Stored items
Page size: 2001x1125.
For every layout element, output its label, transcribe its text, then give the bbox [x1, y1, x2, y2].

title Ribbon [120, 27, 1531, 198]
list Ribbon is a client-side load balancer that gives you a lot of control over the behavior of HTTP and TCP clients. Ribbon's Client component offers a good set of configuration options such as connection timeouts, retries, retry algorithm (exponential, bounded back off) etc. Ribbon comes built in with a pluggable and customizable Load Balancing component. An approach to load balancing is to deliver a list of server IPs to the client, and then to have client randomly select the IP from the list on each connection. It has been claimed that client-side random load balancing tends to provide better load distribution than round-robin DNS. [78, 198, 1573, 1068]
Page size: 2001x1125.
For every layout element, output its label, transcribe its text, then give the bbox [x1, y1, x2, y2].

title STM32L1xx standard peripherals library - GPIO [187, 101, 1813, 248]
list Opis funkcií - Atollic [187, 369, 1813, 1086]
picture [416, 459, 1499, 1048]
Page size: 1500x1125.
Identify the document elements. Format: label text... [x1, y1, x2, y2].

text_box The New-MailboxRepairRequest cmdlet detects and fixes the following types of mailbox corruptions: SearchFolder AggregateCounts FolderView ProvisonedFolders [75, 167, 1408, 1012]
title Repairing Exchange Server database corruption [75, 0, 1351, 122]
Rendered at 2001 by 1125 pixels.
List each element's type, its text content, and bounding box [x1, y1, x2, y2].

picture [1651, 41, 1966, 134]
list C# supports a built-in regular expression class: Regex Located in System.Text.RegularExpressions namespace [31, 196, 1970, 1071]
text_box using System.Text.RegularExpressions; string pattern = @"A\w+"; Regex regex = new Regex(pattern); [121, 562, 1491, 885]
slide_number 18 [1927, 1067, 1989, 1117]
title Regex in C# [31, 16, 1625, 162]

YOUR INSTRUCTIONS -> Every entry, from the first line to the last, should be retyped exactly.

ANSWER SECTION ->
Page size: 2001x1125.
For every layout element, output its label, transcribe its text, then give the bbox [x1, y1, x2, y2].

title Ribbon [120, 27, 1531, 198]
list Ribbon is a client-side load balancer that gives you a lot of control over the behavior of HTTP and TCP clients. Ribbon's Client component offers a good set of configuration options such as connection timeouts, retries, retry algorithm (exponential, bounded back off) etc. Ribbon comes built in with a pluggable and customizable Load Balancing component. An approach to load balancing is to deliver a list of server IPs to the client, and then to have client randomly select the IP from the list on each connection. It has been claimed that client-side random load balancing tends to provide better load distribution than round-robin DNS. [78, 198, 1573, 1068]
Page size: 2001x1125.
For every layout element, output its label, transcribe its text, then give the bbox [x1, y1, x2, y2].

title STM32L1xx standard peripherals library - GPIO [187, 101, 1813, 248]
list Opis funkcií - Atollic [187, 369, 1813, 1086]
picture [416, 459, 1499, 1048]
Page size: 1500x1125.
Identify the document elements. Format: label text... [x1, y1, x2, y2].

text_box The New-MailboxRepairRequest cmdlet detects and fixes the following types of mailbox corruptions: SearchFolder AggregateCounts FolderView ProvisonedFolders [75, 167, 1408, 1012]
title Repairing Exchange Server database corruption [75, 0, 1351, 122]
Rendered at 2001 by 1125 pixels.
List each element's type, its text content, and bounding box [x1, y1, x2, y2].

picture [1651, 41, 1966, 134]
list C# supports a built-in regular expression class: Regex Located in System.Text.RegularExpressions namespace [31, 196, 1970, 1071]
text_box using System.Text.RegularExpressions; string pattern = @"A\w+"; Regex regex = new Regex(pattern); [121, 562, 1491, 885]
slide_number 18 [1927, 1067, 1989, 1117]
title Regex in C# [31, 16, 1625, 162]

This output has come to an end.